映画の世界が現実に? 宇宙旅行がすぐそこに
かつて「宇宙旅行」といえば、映画やSFの世界の話でした。
しかしいま、民間による宇宙旅行が現実のものになりつつあります。
特に注目されているのが、サブオービタル飛行。
これは、高度80〜100kmまで到達してからすぐに帰還する、短時間の宇宙体験です。
とはいえ、「夢の体験にはいくらかかるのか?」
多くの人が気になるのは、やはりその価格ですよね。
現在、このサブオービタル飛行を提供している企業は主に2社:
- ヴァージン・ギャラクティック(Virgin Galactic)
- ブルー・オリジン(Blue Origin)
最新情報を出典付きで丁寧に解説します。

• _提供データ_:
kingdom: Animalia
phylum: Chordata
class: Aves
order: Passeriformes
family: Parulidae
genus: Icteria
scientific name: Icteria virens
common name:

---

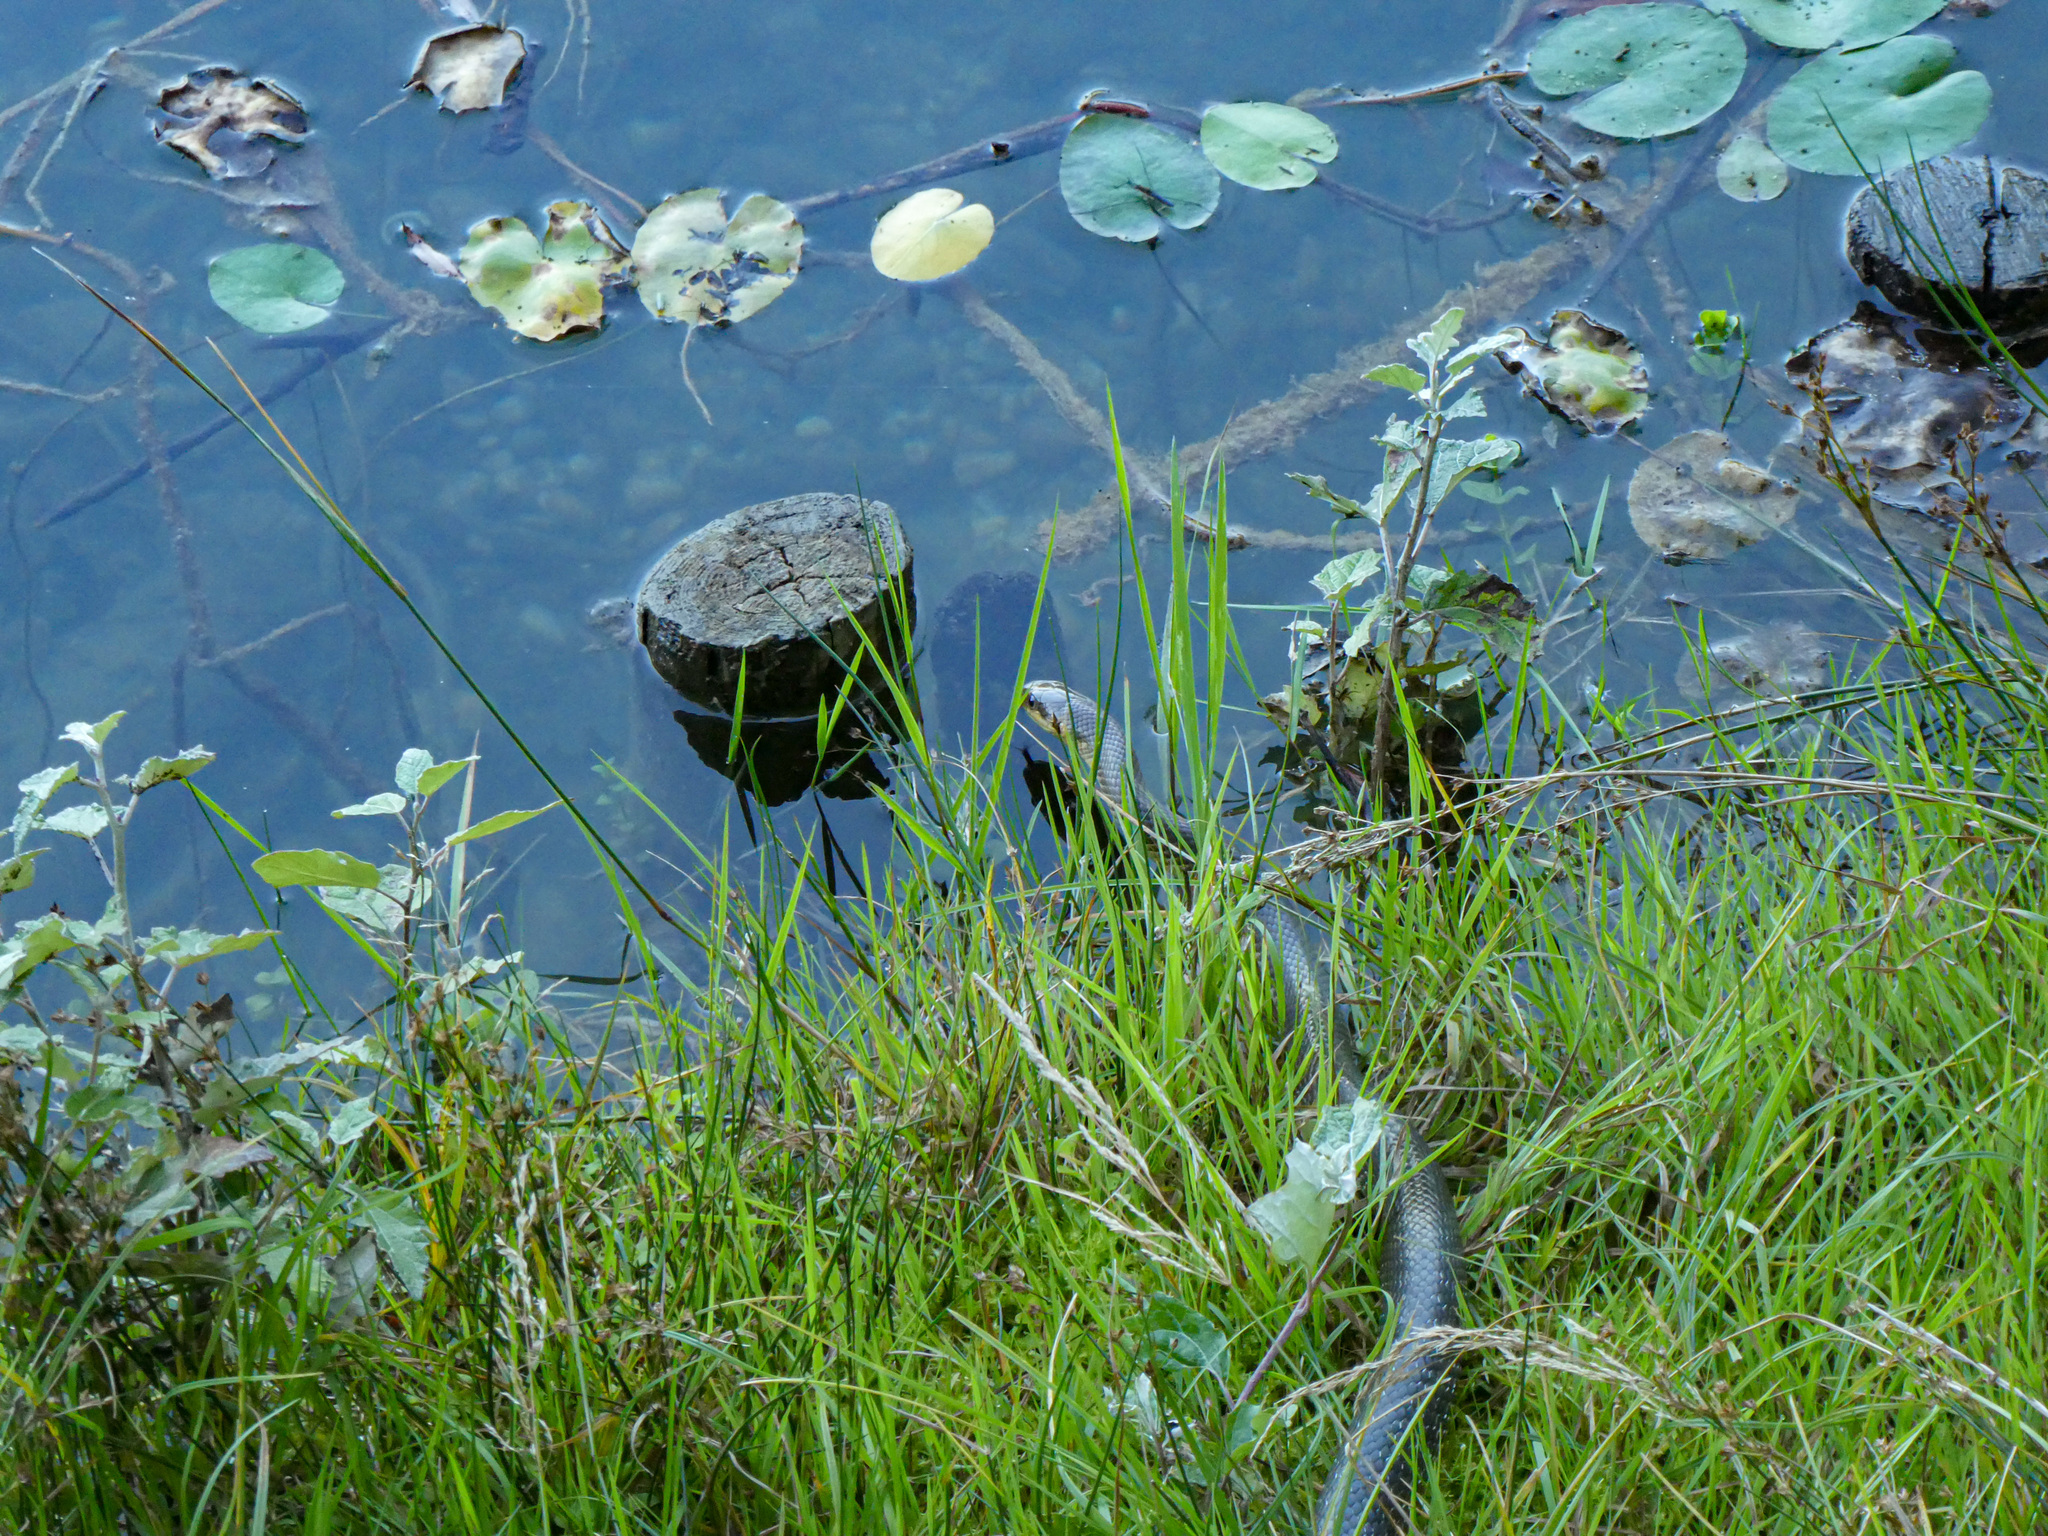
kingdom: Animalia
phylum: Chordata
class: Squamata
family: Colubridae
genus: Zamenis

--

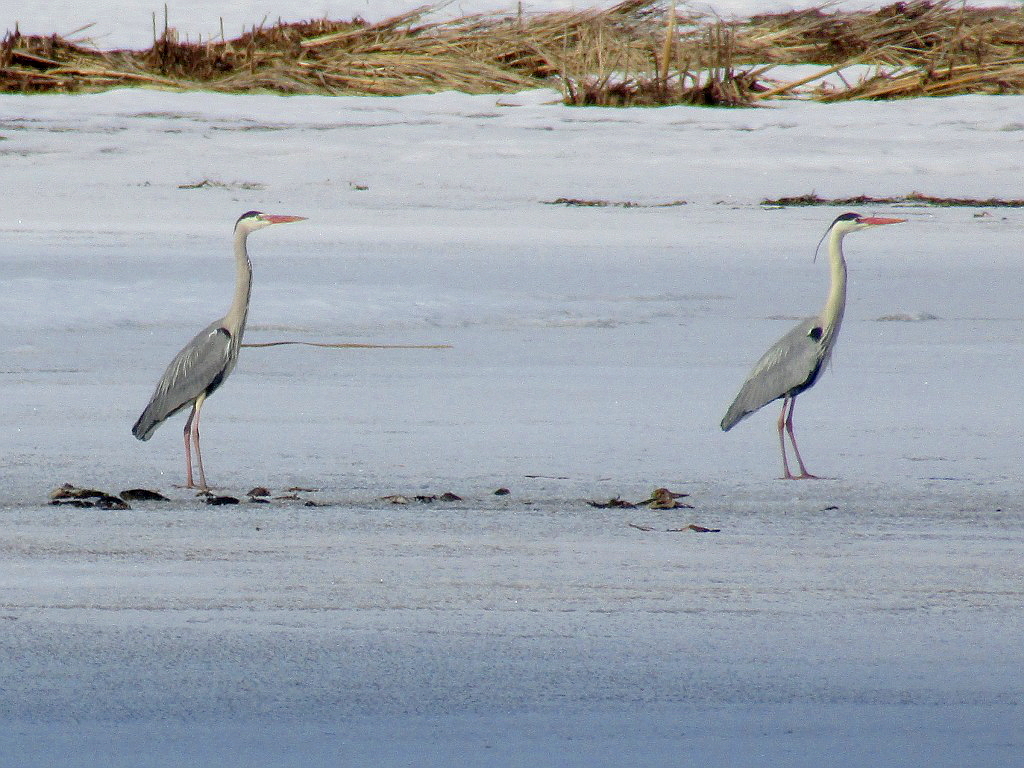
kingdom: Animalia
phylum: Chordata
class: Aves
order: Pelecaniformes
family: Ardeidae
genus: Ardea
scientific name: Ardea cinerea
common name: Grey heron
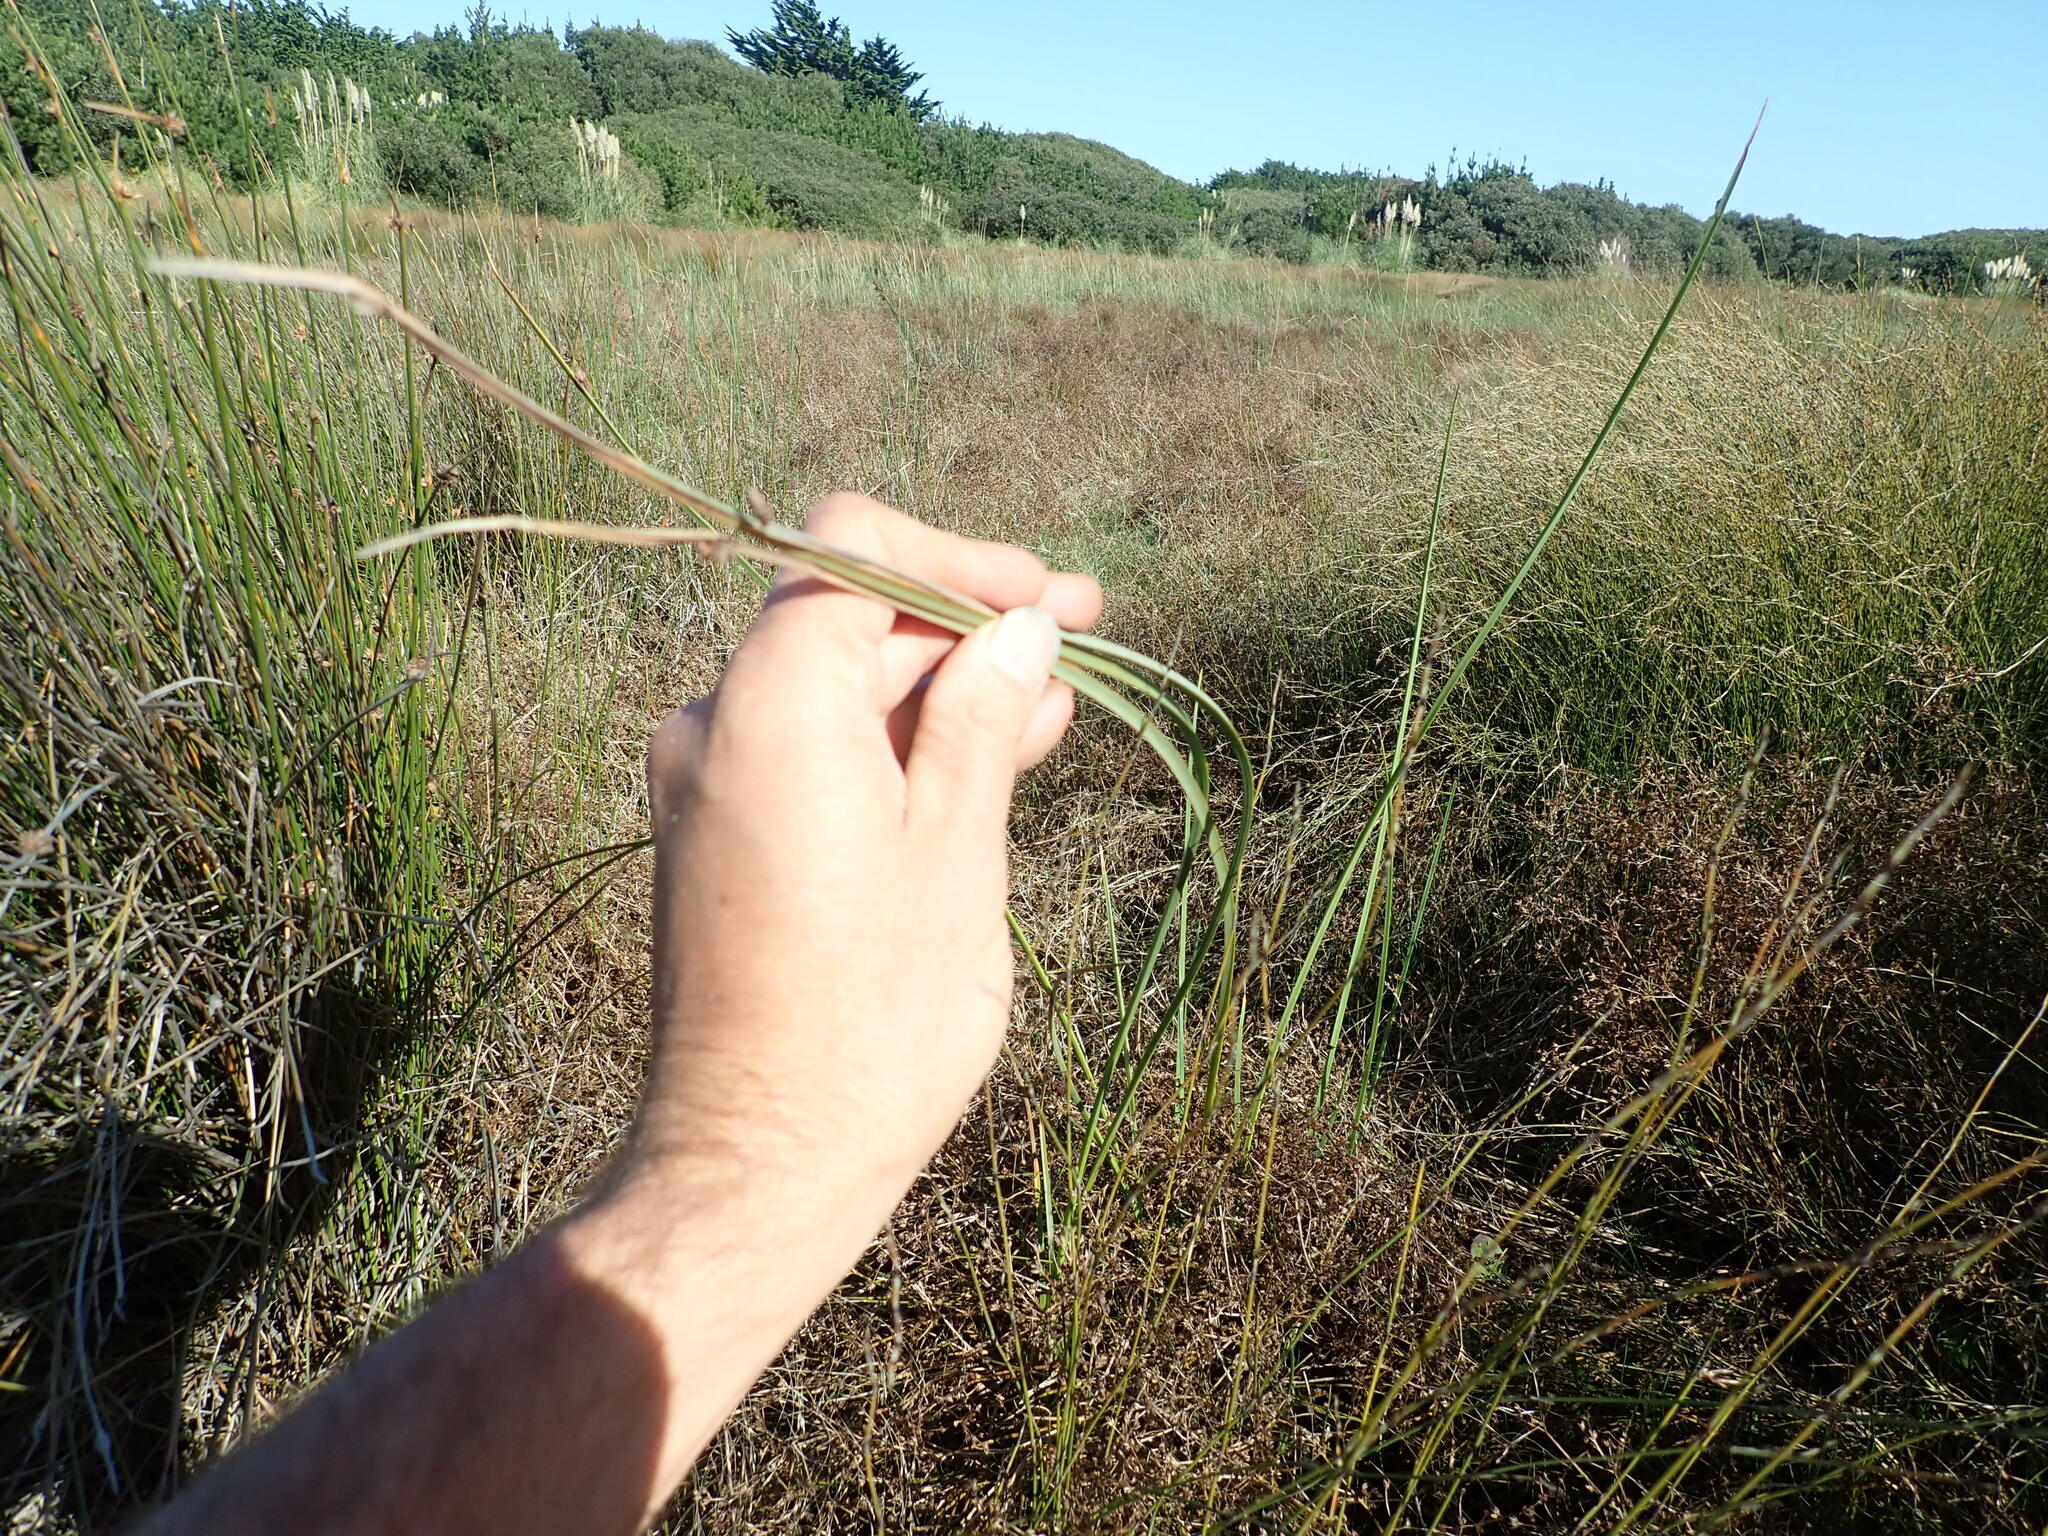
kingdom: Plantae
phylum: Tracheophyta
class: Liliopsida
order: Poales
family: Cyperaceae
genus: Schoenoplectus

• _課題_: ページ抜粋では、サブオービタル飛行をどのような体験だと説明していますか。

• _回答_: 高度80〜100kmまで到達してからすぐに帰還する、短時間の宇宙体験です。